What’s it mean to be a good human? Well, what’s it mean to be a human in the first place? Figure that out, and you’ll have a clue as to what a better Anthropocene might look like.
Over the course of human history (← note that), there has been a wide range of attempts to do the defining. Humans are “featherless bipeds” (Plato), “rational animals” or “by nature political animals” (Aristotle). Their lives are “nasty, poor, brutish, and short,” says Hobbes, concerned with the state of nature. Rousseau, by contrast, thought: “noble savages.”
The Bible has it, “God said, Let us make humans according to our image and likeness” (Gen 1.26; LXX “καὶ εἶπεν ὁ θεός Ποιήσωμεν ἄνθρωπον κατ᾽ εἰκόνα ἡμετέραν καὶ καθ᾽ ὁμοίωσιν”). There’s the idea that the species comes in various language-groups dispersed over the face of the earth (Gen 11.8-9), and in two distinct genders, “Male and female he created them” (Gen 5.2).
Darwin explains in The Descent of Man that we evolved from a pre-existing form. Economics says homo economicus is self-interested, rational, and decision-making will maximize utility or profit.

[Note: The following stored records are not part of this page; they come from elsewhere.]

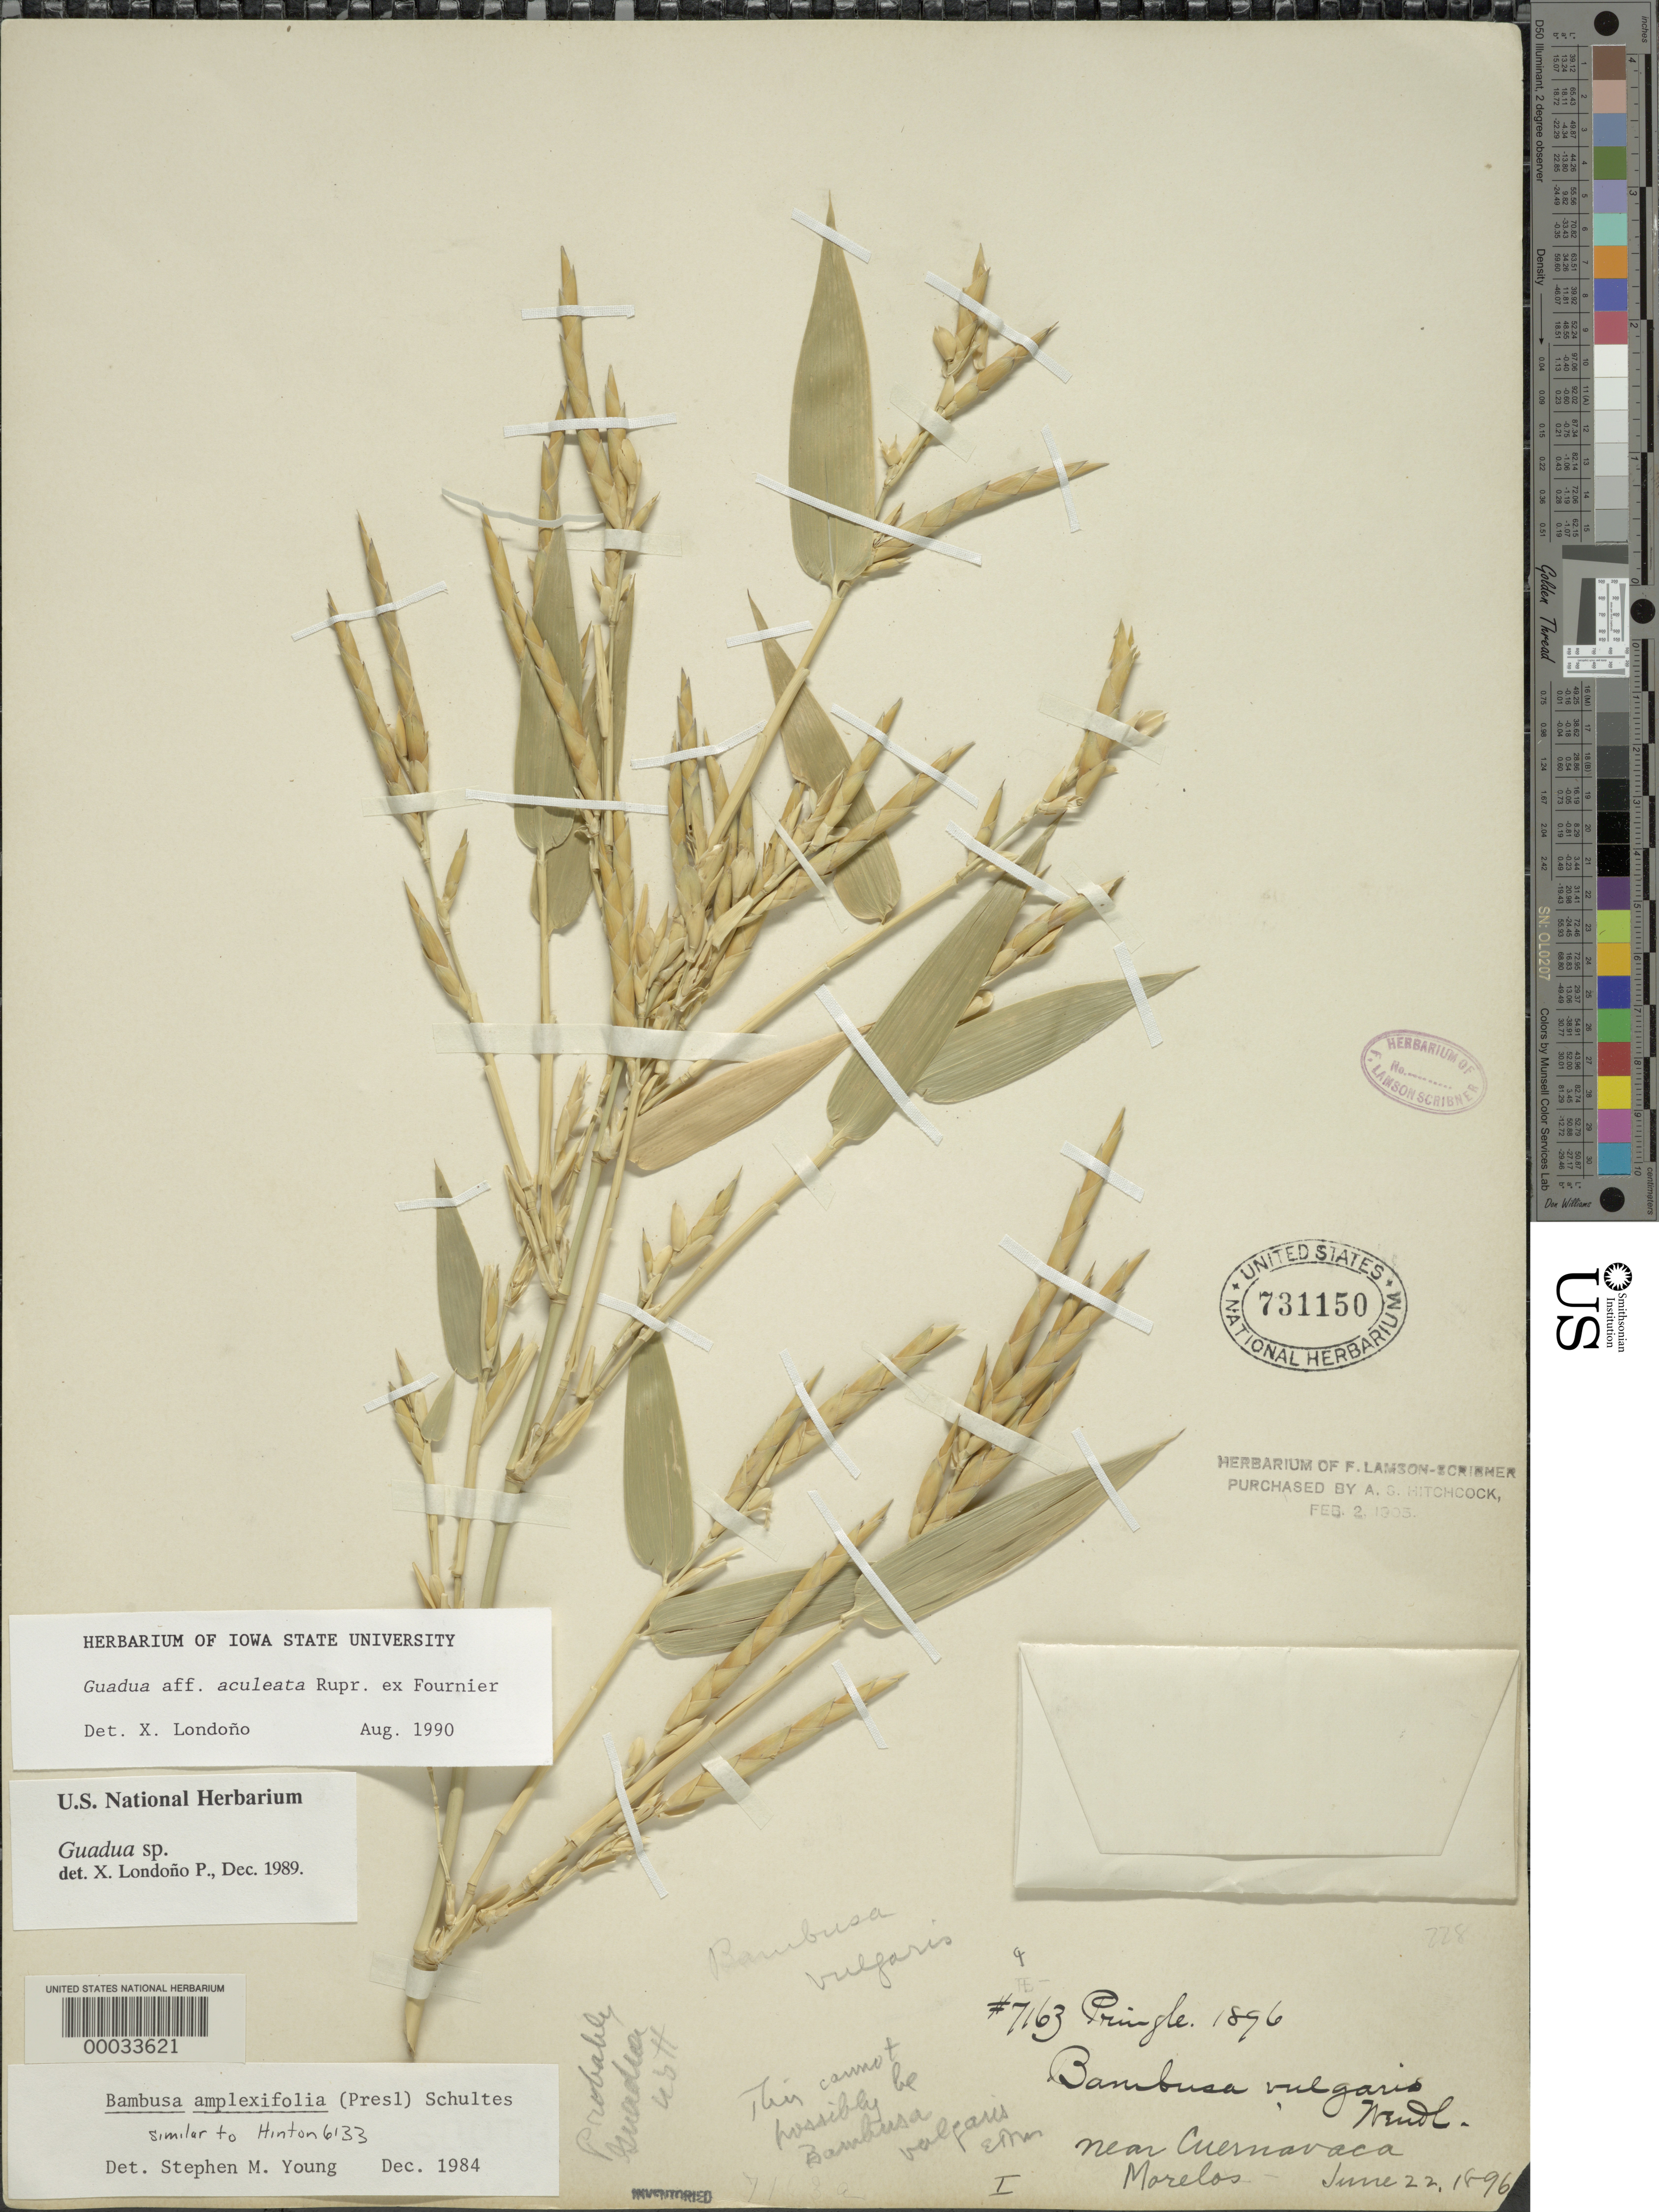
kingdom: Plantae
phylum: Tracheophyta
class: Liliopsida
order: Poales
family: Poaceae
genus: Guadua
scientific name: Guadua velutina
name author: Londoño & L.G. Clark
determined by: McMurchie, Elizabeth, (UNITED STATES)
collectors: C. G. Pringle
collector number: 7163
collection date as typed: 22 Jun 1896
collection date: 1896-06-22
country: Mexico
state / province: Morelos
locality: Near Cuernavaca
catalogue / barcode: US 731150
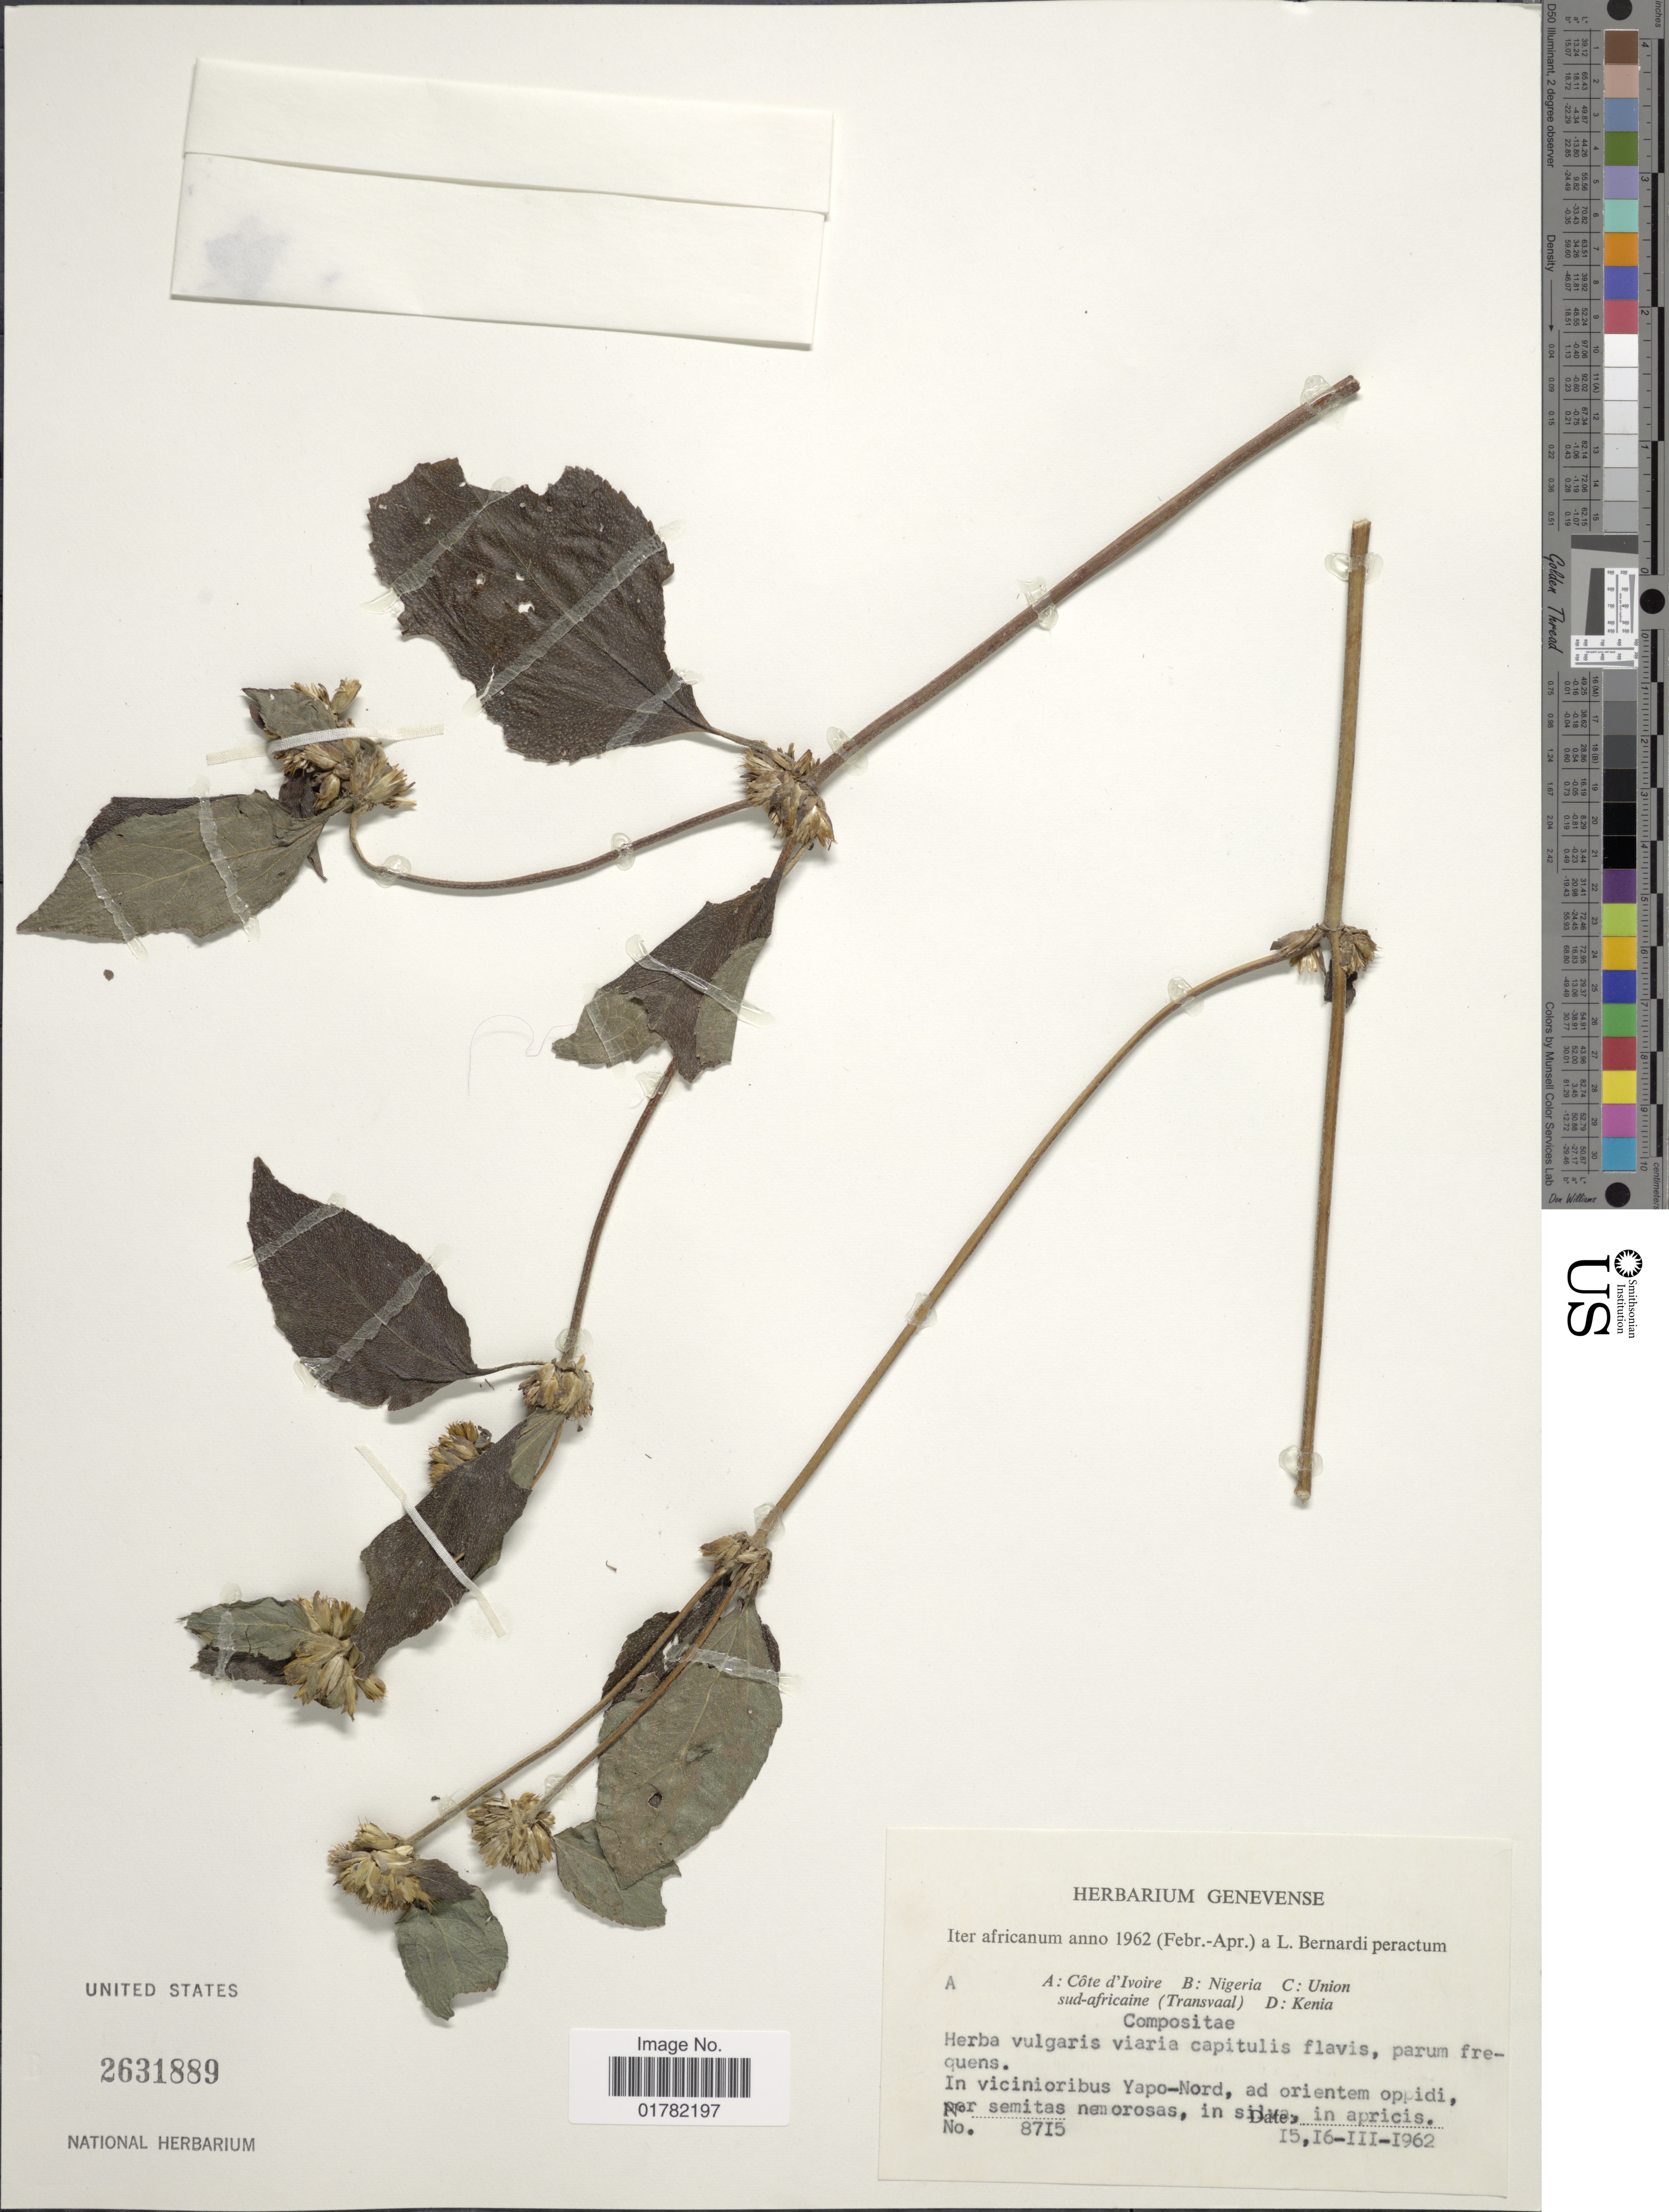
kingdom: Plantae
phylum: Tracheophyta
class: Magnoliopsida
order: Asterales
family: Asteraceae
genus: Synedrella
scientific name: Synedrella nodiflora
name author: (L.) Gaertn.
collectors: L. Bernardi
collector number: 8715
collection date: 1962-03-15/1962-03-16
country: Ivory Coast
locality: Côte d'Ivoire, In vicinioribus Yapo-Nod, ad orientem oppidi, par semitas nemorsas, in silva, in apricis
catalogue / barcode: US 2631889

Gandhi said, “Humanity is an ocean.”
Mill, Marx, Confucius, Hinduism, Buddhism, Islamic thought, and so on, and so on, and so on, all promote alternative powerful and influential views.
The world’s major wisdom and scientific traditions, philosophical, religious, social, and cultural, have found it necessary to offer some sort of definition or theory or construct of the human.
Now humans are — we might put it, as another working definition — the definers of a new planetary age. No longer defined by some characteristic, humans have become the definers.
And not just of working definitions for ourselves.
No longer defined by some characteristic, humans have become the definers.
At what point do definitions become ideologies — abstract ideals, rigidly adhered to — such that they depart from any concern with actual humans?
That’s the question, the poser.
Of course we want to be concerned for actual, real human beings. (John Gray, whom we’ve discussed before, says “humanity” as such doesn’t even exist.) But that doesn’t mean any thought about “the human” inevitably becomes ideology.
When there is an abstract ideal — abstract in saying what “the human” is; idealistic in saying what the best or only truly “good” human is — rigidly adhered to, that’s when thinking stops. Then you have ideology. Then there is forgetting of concern and care for actual humans, and for all other actually existing beings of all varieties of life. Then one enters the danger zone. When the definition or essence or construct, the theory, the agenda, the predetermined assumptions and conclusions, are carved in stone, then questioning stops.
The only antidote is to keep posing, and to keep pondering.